Just as a mental exercise for myself - not intending to do anything with this, I wrote an essay refuting sola Scriptura, but tried to take a different approach than typical by looking at revelation as a type of the Trinity. Has anyone ever read anything along the angle I take? Any thoughts or places where I go into serious error? It follows in three parts:
Man can often understand something of the nature of God, beyond what he reveals to us through public revelation, by contemplating the many mysteries and complexities of his creation and actions. It is, for instance, because of our human consciousness, our spiritual selves, that we have a glimpse of God’s perfect, eternal spiritual essence.

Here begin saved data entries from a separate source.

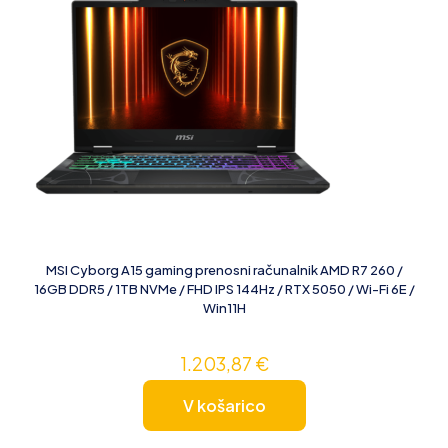
MSI Cyborg A15 gaming prenosni računalnik AMD R7 260 /
16GB DDR5 / 1TB NVMe / FHD IPS 144Hz / RTX 5050 / Wi-Fi 6E /
Win11H
1.203,87
€
V košarico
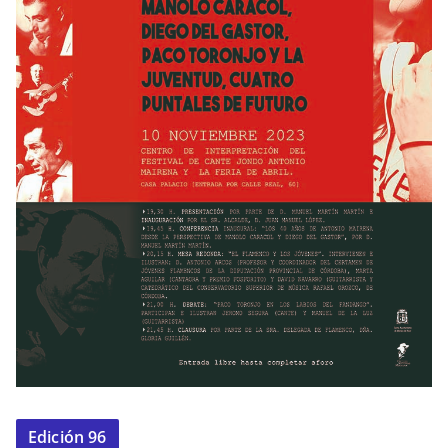
Edición 96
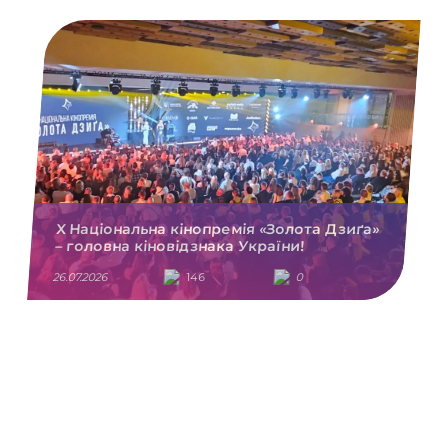
X Національна кінопремія «Золота Дзиґа»
– головна кіновідзнака України!
26.07.2026
146
0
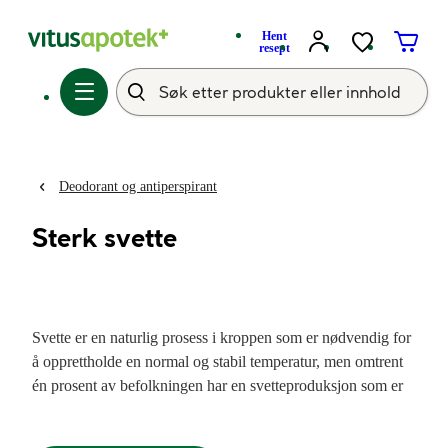
Hent
resept
Deodorant og antiperspirant
Sterk svette
Svette er en naturlig prosess i kroppen som er nødvendig for
å opprettholde en normal og stabil temperatur, men omtrent
én prosent av befolkningen har en svetteproduksjon som er
større enn det som trengs for å regulere kroppstemperaturen.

For another example, just as the Father’s Word became flesh in the person of Christ, his revealed “word” should model something of the nature of the God. Simply stated, revelation, itself, is a model of the Trinity. Scripture, Tradition, and the Magisterium each contain the fullness of revelation just as the Father, the Son, and the Holy Spirit each contain the fullness of God.
It is a shame, then, that a foundational element of Christianity, the nature of revelation, should be so misunderstood by our Protestant brothers and sisters, who hold firmly to the rally cry of sola Scriptura. So perhaps it is more to the point that, instead of understanding God through the analogy of revelation, our understanding of God can actually help our splintered Christianity understand the nature of revelation.
It is important to remember here that no metaphor, even one intended by God himself, can in earthly terms capture perfectly the mystery and complexity of the Divine. For instance, a human family is also a model of the Trinity in that two people, a husband and wife, become one flesh and that act of love, itself, becomes a third person, just as the Holy Spirit spirates from the perfect love of the Father and Son. Yet the comparison falls short when we understand that the love between the Father and Son is vastly different than between spouses.
That said, to continue with analogy, Christians recognize that the Trinity has always existed, even though it was missing from Jewish theology until the advent of Christ. Likewise, through God’s perfect knowledge, the completeness of revelation has always existed. The message of Paul’s epistles was no less true thousands of years before God inspired him to write them, yet they had a very specific place in salvation history and could not be revealed until then. In fact, not a word of Scripture was written before its time, and until then revelation was passed from generation to generation through oral Tradition. Just as the Jews knew no God but God the creator, the earliest men knew no revelation but that which traveled by memory.